2026-01-31

Introduction

Amazon is one of the largest and most traded companies in the stock market. Predicting stock prices is important for investors and financial analysts. Statistical models help us understand how different factors affect stock prices. In this project, we use regression analysis to predict Amazon’s stock price.

Data Description

We use historical Amazon stock data obtained from Yahoo Finance. The dataset includes daily stock prices and trading volume. In this analysis, the closing price is used as the variable we want to predict.

Amazon Stock Price Over Time

Note: The brown line shows a smoothed trend highlighting the overall movement of Amazon’s stock price.

Price and Trading Volume

Note: A log scale is used for trading volume to reduce the effect of extreme values.

Regression Model

We use Amazon’s closing stock price using a multiple linear regression model.

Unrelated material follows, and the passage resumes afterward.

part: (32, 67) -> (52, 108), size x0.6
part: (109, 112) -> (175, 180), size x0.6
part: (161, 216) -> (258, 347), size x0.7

\[ Price = \beta_0 + \beta_1\, Volume + \beta_2 \, Time + \varepsilon \] where \(\beta_0\) is the intercept. \(\beta_1\) and \(\beta_2\) are regression coefficients, and \(\varepsilon\) represents random error.

Estimating the Model

The regression coefficients are estimated using the least squares method.

\[ \hat{\beta} = (X^\top X)^{-1} X^\top y \]

This formula finds the values of the coefficients that minimize the sum of squared errors between the observed and predicted stock prices.

Prediction on Recent Data

To evaluate prediction performance, the model is trained on historical data and tested on the most recent five years of observations.

3D Visualization of the Regression Model

R Code Used for 3D Visualization

# Fit regression model
model <- lm(close ~ volume + time_years, data = df)

# Create grid for prediction
vol_seq <- seq(min(df$volume), max(df$volume), length.out = 30)
t_seq <- seq(min(df$time_years), max(df$time_years), length.out = 30)

grid <- expand.grid(volume = vol_seq, time_years = t_seq)
grid$close_pred <- predict(model, newdata = grid)

plot_ly() %>%
  add_markers(
    x = df$volume,
    y = df$time_years,
    z = df$close,
    marker = list(size = 1),
    name = "Observed Prices") %>%
  layout(
    scene = list(
      xaxis = list(title = "Trading Volume"),
      yaxis = list(title = "Time (years)"),
      zaxis = list(title = "Closing Price")
    )
  )

Conclusion

This project used regression analysis to model and predict Amazon’s stock price. The results show that trading volume and time help explain price movements. Out-of-sample prediction demonstrates how the model performs on unseen data. Overall, regression provides a useful statistical framework for stock analysis.